For the string "each", search the entries below and copy every line where it appears.
*** Block opens ***
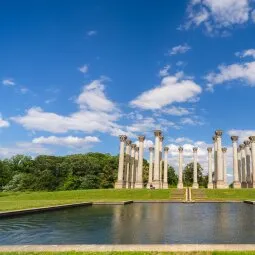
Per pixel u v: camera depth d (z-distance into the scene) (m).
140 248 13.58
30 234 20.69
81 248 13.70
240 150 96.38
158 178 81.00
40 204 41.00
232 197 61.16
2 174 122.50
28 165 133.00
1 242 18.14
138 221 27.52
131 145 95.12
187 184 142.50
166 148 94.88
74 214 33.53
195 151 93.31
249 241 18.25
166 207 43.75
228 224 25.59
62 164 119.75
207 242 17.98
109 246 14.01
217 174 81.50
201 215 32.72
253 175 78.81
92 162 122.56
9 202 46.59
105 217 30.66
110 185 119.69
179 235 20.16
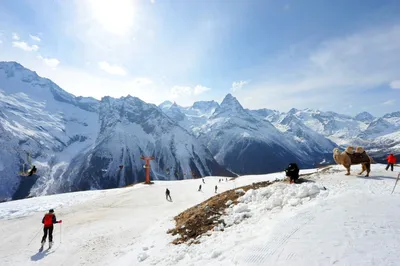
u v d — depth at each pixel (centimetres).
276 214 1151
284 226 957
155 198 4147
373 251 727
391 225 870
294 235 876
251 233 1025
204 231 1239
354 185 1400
*** Block closes ***
*** Block opens ***
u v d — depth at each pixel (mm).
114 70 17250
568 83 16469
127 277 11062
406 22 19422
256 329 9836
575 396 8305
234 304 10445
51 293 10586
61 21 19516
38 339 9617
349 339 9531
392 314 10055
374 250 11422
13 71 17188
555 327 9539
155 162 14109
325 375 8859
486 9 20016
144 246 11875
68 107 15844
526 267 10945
*** Block closes ***
*** Block opens ***
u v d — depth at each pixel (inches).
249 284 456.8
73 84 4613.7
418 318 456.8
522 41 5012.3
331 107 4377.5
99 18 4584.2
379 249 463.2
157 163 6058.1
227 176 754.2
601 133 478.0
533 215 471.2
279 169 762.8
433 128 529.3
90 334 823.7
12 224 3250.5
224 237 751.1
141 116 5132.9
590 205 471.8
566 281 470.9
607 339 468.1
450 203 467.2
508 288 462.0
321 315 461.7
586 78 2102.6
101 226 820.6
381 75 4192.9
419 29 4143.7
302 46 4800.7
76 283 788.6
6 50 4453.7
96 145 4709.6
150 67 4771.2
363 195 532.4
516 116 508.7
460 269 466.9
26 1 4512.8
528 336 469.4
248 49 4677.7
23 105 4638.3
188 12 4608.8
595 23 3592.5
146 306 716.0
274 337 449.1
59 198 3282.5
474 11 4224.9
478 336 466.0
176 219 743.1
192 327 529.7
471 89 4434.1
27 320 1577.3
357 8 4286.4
*** Block closes ***
* WRITTEN ANSWER:
u v d — depth at each pixel (centimetres).
u v d — depth at each pixel (mm).
u v d — depth at each pixel (inches).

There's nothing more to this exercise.